= WHAT NEEDS TO BE DONE =
From the first line through the last, transcribe the listing word for word.

= STORED DATA =
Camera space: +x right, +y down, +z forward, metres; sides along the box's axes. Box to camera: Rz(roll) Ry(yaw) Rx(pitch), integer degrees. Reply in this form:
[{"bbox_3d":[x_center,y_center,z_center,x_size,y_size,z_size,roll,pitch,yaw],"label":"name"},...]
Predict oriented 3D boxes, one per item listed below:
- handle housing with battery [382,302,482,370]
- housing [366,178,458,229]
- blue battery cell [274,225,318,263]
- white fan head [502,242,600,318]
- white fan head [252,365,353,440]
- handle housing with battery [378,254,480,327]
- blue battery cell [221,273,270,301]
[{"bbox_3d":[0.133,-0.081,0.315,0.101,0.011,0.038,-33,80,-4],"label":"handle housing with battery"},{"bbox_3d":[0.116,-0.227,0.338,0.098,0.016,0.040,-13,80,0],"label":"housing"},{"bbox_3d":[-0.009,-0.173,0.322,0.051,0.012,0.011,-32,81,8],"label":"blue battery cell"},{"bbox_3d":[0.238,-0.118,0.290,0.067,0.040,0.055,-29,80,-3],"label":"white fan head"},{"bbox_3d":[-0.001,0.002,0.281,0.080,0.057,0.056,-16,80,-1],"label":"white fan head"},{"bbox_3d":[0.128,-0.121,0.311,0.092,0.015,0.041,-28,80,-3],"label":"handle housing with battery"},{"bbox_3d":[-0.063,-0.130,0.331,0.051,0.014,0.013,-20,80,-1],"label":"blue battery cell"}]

= ANSWER FOR THE TASK =
Camera space: +x right, +y down, +z forward, metres; sides along the box's axes. Box to camera: Rz(roll) Ry(yaw) Rx(pitch), integer degrees. Reply in this form:
[{"bbox_3d":[x_center,y_center,z_center,x_size,y_size,z_size,roll,pitch,yaw],"label":"name"},...]
Predict oriented 3D boxes, one per item listed below:
- handle housing with battery [382,302,482,370]
- housing [366,178,458,229]
- blue battery cell [274,225,318,263]
- white fan head [502,242,600,318]
- white fan head [252,365,353,440]
- handle housing with battery [378,254,480,327]
- blue battery cell [221,273,270,301]
[{"bbox_3d":[0.133,-0.081,0.315,0.101,0.011,0.038,-33,80,-4],"label":"handle housing with battery"},{"bbox_3d":[0.116,-0.227,0.338,0.098,0.016,0.040,-13,80,0],"label":"housing"},{"bbox_3d":[-0.009,-0.173,0.322,0.051,0.012,0.011,-32,81,8],"label":"blue battery cell"},{"bbox_3d":[0.238,-0.118,0.290,0.067,0.040,0.055,-29,80,-3],"label":"white fan head"},{"bbox_3d":[-0.001,0.002,0.281,0.080,0.057,0.056,-16,80,-1],"label":"white fan head"},{"bbox_3d":[0.128,-0.121,0.311,0.092,0.015,0.041,-28,80,-3],"label":"handle housing with battery"},{"bbox_3d":[-0.063,-0.130,0.331,0.051,0.014,0.013,-20,80,-1],"label":"blue battery cell"}]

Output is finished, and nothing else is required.